### READING TEXT
==============================
I am very glad my noble friend realises that, because I only gathered from his speech what he happened to deal with. That enlarges the scope of the Amendment immensely, because it is really a proposition for the substantial derating of all these different subjects as public supply undertakings—electricity, hydraulic, water, and so on. The first point I want to make is that it is a far wider measure of derating than was suggested by my noble friend Lord Askwith, because it embraces all these different undertakings. I stated in reply to the noble Lord, Lord Thomson, a day or two ago, that the derating of gas and electricity undertakings alone would amount to about £3,000,000. Obviously, I cannot give exact figures in this case because it is a partial derating of all these different undertakings. But it is obvious that if you were to derate, or could derate, all these undertakings, as to three-quarters, so far as they supplied industrial or productive enterprise, it would need a very considerable sum, and would mean a very considerable additional charge upon the taxpayers. Neither of my noble friends has explained how he proposes to pass on the benefit of this derating to the industries concerned.
==============================
### DATASET EXTRACT
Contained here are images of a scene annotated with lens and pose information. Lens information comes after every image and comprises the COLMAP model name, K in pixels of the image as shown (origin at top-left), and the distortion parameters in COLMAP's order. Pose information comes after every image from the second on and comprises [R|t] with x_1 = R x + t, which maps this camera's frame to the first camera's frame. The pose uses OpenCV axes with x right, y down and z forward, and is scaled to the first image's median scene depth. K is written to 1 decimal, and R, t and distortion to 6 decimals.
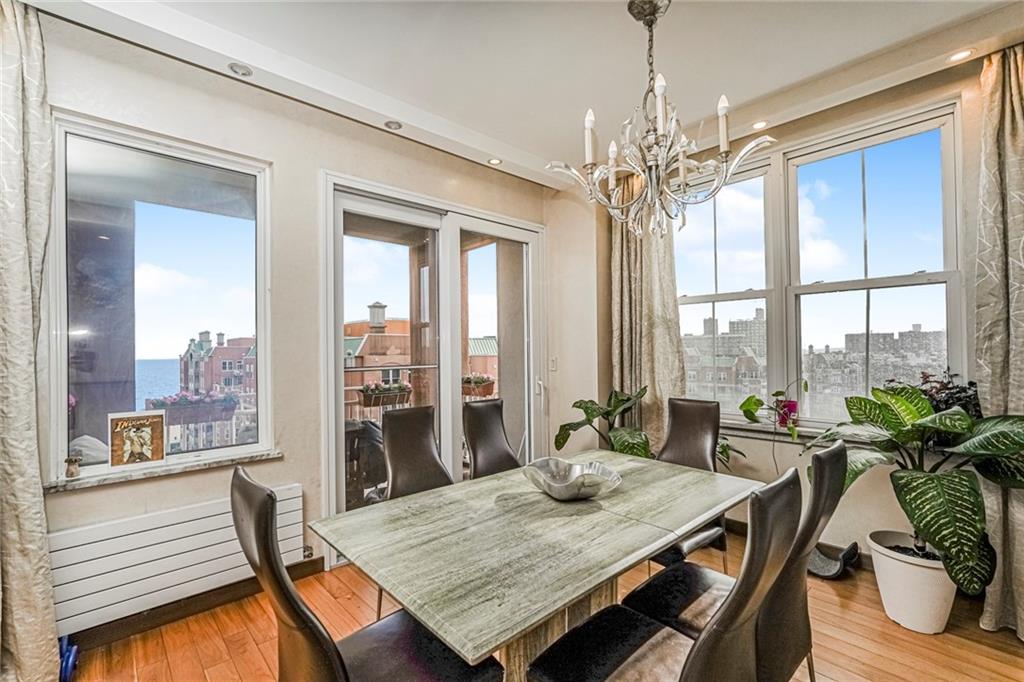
lens RADIAL K [[451.2, 0, 512.5], [0, 451.2, 346.6], [0, 0, 1]] dist [-0.014940, 0.007821]
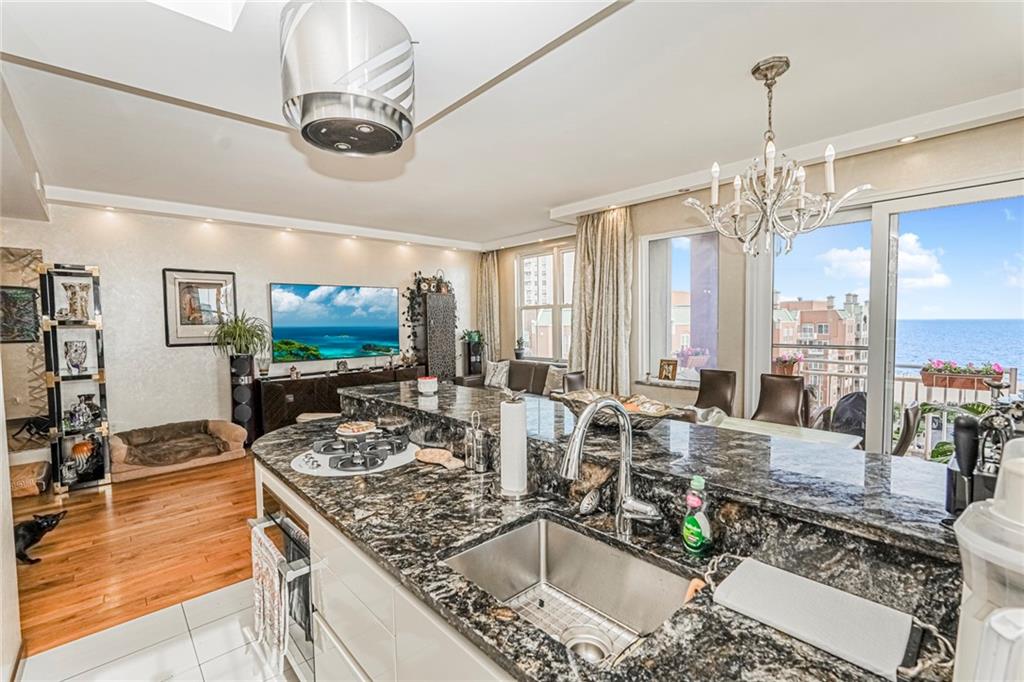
==============================
### TASK
Continue the speech above on derating public supply undertakings, starting after its final sentence.

### OUTPUT OF THE TASK
On the technical side, first of all, I never wish to make too much of technical points, but of course this Amendment comes in the wrong place, because Clause 3 deals with definitions and not with apportionment. And the last portion of the Amendment deals with relief and the allocation of relief, which, of course, is alien altogether to this Bill and will be dealt with in the Bill which will be introduced later in the year. Therefore on technical grounds it will not be possible to accept an Amendment of this kind in this Bill.

Then on the practical ground, there is the question of the difficulty which would arise as to the calculation of the derating of these particular undertakings in proportion to the amount which they supplied to industrial undertakings. My noble friend said he was struck by the ease with which he made this calculation. He is a mathematician of considerable standing, and what may be easy to him certainly would not be easy to a large number of valuers and others. Theoretically, I suppose, it is possible to make some distinction. You could ascertain the amount, the number of units or the cubic feet of gas supplied to these different industries, and add them together and make some comparison with the number of cubic feet and the number of units supplied to other industrial undertakings. You could take the receipts from the industrial undertaking and compare them with all the other receipts, but these figures are constantly shifting and I am advised by those who have gone into the subject that it Would be a very difficult matter indeed definitely to make all these ascertainments, that it would require a great deal of accounting, and that it would add very substantially to the charge in administering the measure.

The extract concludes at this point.